(SELECTED EXTRACT)
I would have loved to have been in the editorial meetings at the Sun and the Daily Star on 14 February. As the news of Oscar Pistorius and his girlfriend came through the wires, there must have been intense debate over how best to present the news. A picture of Pistorius being led away by police perhaps? Or an image of the famous Blade Runner crossing the finishing line at the Olympics, both captioned with a perfectly pithy headline?
"Hang on," someone will have then said, "She was a supermodel. Why don't we use a picture of her in a bikini?"
"Isn't that a bit inappropriate?" someone else will have said.
"Nah", the first guy will have said, "they are public domain pictures. No harm in using them."
The problem is that there is quite a lot of harm in using them. Not only is a young, attractive woman dead - and please let the record show that at no point did either newspaper, use her name (she was simply "Oscar Pistorius' girlfriend") - but they were now reducing her to something to be ogled at. Not a person. Just a body. This is ironic as the day before the tragedy occurred the Sun was calling out an Italian magazine for publishing pictures of the Duchess of Cambridge in a bikini.
But all of this is symptomatic of a larger issue. When a major national newspaper can use topless models as a unique selling point, we should not at all be surprised when they pull something like this. In the mass media, it has long been recognised that sex sells. If you want to sell something to guys, then put a picture of an attractive woman on the label, and watch it fly off the shelves.
This however means that we reduce women down to the sum of their parts. What goes on underneath the surface doesn't matter. Reeva Steenkamp was not just a body and a pair of breasts. She was a human being with her own dreams, her own opinions. Yes, she may have been beautiful, and she may have been a model. But that was not all that she was.
The media and the world as a whole, have objectified women, and yet at the same time, call them out when they dare to dress attractively. We ogle them on Page 3 and yet when a rape is reported in the news, one of the first comments will usually be that she was asking for it or should have dressed more decently. We both praise women for their sexuality and demean them for it.
With the news that Rupert Murdoch is considering axing Page Three from the Sun, it is possible that the media has begun to realise that the way we have been portraying women for so long is no longer appropriate. But when front pages like this are still published, it seems like the message hasn't properly sunk in just yet.

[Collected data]
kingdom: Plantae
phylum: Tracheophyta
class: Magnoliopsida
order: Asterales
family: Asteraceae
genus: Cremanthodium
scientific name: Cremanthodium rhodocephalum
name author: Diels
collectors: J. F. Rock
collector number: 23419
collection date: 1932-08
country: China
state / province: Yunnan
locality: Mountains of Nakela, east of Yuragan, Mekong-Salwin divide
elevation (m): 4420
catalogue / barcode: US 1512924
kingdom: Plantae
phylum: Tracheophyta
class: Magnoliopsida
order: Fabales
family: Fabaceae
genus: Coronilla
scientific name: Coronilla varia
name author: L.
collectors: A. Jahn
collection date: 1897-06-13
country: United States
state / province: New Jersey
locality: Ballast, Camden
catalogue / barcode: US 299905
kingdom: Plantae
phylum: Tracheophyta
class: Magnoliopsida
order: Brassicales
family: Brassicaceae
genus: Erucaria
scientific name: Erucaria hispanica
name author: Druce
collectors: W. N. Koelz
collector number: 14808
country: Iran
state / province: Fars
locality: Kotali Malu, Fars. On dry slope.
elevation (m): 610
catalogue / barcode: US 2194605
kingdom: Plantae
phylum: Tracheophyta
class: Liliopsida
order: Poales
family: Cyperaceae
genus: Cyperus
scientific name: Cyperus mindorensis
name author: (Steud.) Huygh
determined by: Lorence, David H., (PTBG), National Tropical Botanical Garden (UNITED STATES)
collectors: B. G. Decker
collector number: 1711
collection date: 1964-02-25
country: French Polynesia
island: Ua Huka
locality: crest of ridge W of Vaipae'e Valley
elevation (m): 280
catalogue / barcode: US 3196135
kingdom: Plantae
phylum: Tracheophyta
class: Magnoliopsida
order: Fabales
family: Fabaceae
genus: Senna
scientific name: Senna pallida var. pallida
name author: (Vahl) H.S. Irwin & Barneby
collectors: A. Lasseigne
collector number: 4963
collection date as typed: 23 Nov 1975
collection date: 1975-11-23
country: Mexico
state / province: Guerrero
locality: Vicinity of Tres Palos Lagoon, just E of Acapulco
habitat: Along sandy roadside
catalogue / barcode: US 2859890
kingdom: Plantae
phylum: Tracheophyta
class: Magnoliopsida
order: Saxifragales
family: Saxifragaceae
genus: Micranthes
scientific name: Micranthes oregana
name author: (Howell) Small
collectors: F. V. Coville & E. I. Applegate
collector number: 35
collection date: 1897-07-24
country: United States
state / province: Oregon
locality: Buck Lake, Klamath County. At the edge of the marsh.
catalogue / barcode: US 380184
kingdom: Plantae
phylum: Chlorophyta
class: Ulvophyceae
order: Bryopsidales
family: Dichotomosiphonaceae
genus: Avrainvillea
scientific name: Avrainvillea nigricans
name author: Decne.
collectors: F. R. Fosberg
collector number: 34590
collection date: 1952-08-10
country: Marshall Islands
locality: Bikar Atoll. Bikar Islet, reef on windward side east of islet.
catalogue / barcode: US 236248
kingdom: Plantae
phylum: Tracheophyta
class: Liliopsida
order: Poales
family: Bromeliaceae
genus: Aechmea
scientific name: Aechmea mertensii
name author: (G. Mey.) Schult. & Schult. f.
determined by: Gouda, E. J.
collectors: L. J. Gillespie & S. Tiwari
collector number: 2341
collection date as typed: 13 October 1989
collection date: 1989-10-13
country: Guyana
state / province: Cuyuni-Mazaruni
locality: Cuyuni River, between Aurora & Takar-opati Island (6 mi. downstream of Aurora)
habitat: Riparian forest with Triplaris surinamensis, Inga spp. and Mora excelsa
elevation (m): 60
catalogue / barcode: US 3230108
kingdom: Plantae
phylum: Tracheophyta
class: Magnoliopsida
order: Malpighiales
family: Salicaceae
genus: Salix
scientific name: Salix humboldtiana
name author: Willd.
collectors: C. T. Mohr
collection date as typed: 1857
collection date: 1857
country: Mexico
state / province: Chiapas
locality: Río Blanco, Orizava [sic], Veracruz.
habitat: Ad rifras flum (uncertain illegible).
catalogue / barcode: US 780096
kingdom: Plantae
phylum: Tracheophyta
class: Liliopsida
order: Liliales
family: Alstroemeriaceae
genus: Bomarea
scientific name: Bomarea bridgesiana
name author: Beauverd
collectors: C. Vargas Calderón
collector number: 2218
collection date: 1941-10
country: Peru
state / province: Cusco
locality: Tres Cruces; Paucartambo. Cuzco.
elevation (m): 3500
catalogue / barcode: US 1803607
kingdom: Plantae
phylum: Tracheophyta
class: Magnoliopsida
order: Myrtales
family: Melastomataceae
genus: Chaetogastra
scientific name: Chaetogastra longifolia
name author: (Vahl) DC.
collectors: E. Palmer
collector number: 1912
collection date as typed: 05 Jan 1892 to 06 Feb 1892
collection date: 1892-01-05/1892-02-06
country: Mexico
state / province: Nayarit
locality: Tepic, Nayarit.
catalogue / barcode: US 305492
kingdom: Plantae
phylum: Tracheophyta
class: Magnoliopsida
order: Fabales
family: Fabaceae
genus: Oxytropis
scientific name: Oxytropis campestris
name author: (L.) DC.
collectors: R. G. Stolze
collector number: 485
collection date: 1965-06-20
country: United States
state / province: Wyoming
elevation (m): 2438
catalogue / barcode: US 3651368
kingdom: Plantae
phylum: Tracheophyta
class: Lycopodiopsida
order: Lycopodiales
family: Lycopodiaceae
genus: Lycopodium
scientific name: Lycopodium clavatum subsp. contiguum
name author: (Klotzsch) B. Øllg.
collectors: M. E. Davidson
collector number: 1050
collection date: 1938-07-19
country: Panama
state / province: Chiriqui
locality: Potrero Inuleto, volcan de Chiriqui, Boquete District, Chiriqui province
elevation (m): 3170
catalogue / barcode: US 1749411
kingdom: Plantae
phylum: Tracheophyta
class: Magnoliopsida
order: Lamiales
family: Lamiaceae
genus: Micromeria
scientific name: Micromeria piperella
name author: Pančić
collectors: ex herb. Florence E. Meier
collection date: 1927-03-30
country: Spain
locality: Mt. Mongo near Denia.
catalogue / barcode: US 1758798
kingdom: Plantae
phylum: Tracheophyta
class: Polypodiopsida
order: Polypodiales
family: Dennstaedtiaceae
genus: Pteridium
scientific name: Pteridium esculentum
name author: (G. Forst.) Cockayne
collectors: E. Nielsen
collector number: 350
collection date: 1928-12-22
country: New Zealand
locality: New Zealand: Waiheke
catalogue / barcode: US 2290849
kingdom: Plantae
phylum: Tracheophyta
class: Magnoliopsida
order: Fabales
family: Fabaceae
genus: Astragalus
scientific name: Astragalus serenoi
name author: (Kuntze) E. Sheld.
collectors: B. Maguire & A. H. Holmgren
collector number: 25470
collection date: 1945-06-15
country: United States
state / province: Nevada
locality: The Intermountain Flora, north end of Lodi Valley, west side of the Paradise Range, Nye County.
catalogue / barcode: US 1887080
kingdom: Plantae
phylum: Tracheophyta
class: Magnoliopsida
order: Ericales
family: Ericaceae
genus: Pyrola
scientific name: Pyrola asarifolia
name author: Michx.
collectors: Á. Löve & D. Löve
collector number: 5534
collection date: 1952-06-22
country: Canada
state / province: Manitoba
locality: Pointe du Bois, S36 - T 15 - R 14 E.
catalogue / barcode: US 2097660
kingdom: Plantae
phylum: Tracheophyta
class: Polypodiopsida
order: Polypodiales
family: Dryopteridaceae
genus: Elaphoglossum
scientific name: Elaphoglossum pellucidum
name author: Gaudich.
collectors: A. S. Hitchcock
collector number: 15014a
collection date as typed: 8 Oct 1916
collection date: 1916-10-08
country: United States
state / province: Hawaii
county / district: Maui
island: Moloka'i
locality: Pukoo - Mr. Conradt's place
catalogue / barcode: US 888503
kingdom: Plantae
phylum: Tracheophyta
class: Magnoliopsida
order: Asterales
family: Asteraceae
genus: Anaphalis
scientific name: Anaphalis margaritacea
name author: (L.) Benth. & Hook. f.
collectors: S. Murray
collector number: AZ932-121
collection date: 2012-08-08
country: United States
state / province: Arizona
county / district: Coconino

(EXERCISE PROMPT) List every real person whom the column on the Pistorius news coverage identifies by name or title. The rows come from a different source than the column.

(PROBLEM SOLUTION) Oscar Pistorius, Reeva Steenkamp, the Duchess of Cambridge, Rupert Murdoch